ST Engineering is working with Wilhelmsen Ships Service on UAS operations for shore-to-ship parcel deliveries within Singapore.
Delivering 3D printed parts
Using drones for delivery of certain supplies instead of launch boats could reduce costs for vessel operators. Wilhelmsen Ships Service has called drones a ‘game changer.’ In June, its Wilhelmsen Marine Products unit announced it had signed a memorandum of understanding (MOU) with Singapore-based F-drones for the delivery of 3D printed parts.
Wilhelmsen head of venture 3D printing Hakon Ellekjaer, said, “Exploring safe, reliable and inexpensive alternatives for last-mile delivery of our 3D printed parts to our customers is key for us moving forward.

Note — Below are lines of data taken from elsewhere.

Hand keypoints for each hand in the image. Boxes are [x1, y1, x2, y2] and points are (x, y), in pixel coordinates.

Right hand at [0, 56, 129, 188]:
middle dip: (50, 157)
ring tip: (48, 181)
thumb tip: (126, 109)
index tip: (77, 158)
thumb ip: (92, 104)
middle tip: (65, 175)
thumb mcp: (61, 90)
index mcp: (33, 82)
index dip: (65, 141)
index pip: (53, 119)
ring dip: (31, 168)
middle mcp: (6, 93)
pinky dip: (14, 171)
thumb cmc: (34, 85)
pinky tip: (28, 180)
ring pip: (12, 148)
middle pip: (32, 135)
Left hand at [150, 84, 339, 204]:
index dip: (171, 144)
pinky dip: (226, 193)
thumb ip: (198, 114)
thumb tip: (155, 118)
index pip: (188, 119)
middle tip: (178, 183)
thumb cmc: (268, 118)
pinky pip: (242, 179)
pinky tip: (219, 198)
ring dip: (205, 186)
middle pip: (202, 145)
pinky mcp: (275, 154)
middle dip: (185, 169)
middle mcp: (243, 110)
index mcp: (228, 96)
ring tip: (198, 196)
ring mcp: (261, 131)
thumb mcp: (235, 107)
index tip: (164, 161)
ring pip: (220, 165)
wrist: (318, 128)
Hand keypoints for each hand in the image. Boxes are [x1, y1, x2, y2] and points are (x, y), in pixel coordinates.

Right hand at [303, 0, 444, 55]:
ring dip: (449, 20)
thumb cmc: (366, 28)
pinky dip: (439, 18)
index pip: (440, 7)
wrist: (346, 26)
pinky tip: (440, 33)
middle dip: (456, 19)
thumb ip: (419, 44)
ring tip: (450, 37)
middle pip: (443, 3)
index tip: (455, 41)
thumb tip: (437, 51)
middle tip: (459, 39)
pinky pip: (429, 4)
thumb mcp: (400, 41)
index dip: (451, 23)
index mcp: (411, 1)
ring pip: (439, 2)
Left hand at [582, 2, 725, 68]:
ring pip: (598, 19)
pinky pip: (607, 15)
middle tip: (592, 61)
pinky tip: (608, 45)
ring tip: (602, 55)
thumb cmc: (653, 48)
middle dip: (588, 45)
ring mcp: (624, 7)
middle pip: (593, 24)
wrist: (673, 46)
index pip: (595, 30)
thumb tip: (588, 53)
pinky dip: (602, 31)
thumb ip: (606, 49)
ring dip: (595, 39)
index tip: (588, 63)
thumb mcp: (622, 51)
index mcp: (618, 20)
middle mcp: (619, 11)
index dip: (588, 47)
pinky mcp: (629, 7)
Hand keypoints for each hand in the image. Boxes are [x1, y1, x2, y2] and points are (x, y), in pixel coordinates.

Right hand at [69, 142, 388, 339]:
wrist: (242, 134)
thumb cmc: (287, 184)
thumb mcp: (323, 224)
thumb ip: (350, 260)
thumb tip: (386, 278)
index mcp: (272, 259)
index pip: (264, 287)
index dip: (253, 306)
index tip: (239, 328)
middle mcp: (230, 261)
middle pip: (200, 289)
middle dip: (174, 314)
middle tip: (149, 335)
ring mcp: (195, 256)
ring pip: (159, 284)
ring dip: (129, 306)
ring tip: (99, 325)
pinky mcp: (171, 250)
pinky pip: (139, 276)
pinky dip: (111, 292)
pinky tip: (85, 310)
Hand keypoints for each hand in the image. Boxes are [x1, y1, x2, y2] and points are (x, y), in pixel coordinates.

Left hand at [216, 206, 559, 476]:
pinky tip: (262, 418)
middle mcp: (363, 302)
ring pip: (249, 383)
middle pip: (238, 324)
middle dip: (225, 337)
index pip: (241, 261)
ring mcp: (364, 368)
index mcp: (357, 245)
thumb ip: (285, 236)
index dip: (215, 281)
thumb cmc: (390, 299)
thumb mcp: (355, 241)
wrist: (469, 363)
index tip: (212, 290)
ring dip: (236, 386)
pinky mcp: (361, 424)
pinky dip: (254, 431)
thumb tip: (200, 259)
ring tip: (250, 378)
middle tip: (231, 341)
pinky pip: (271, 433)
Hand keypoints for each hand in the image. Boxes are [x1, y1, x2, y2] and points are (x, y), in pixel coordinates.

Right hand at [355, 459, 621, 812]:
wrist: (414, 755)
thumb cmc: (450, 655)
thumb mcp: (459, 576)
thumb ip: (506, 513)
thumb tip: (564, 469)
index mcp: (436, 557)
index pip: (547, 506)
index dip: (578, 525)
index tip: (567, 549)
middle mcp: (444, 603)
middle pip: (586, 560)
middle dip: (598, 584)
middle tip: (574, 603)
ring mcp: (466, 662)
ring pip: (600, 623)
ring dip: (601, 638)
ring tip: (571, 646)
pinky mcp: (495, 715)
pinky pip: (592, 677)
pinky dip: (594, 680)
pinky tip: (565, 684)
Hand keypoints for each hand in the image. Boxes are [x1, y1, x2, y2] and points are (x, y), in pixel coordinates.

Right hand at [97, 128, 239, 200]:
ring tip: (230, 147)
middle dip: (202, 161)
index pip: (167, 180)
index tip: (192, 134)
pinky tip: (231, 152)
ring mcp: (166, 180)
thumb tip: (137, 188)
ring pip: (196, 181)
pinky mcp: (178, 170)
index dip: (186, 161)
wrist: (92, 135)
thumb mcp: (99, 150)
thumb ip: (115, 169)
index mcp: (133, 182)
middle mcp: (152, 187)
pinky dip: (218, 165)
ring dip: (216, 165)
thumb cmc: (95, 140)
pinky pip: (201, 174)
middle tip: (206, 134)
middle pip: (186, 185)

F-Drones is actively developing a solution and their ambitions are very much aligned with our own, to disrupt the existing supply chain and offer a service that is faster, cheaper and greener.”
F-drones’ current drone system is capable of carrying 5 kg over a distance of 50 km but has ambitions to develop a larger-scale drone capable of delivering 100 kg to vessels up to 100 km away.
In December 2019, as part of an early adopter programme for 3D printed marine spare parts, Wilhelmsen’s Marine Products division signed up six shipping companies – Berge Bulk, Carnival Maritime, Thome Ship Management, OSM Maritime Group, Executive Ship Management and Wilhelmsen Ship Management – to begin using on-demand additive manufacturing.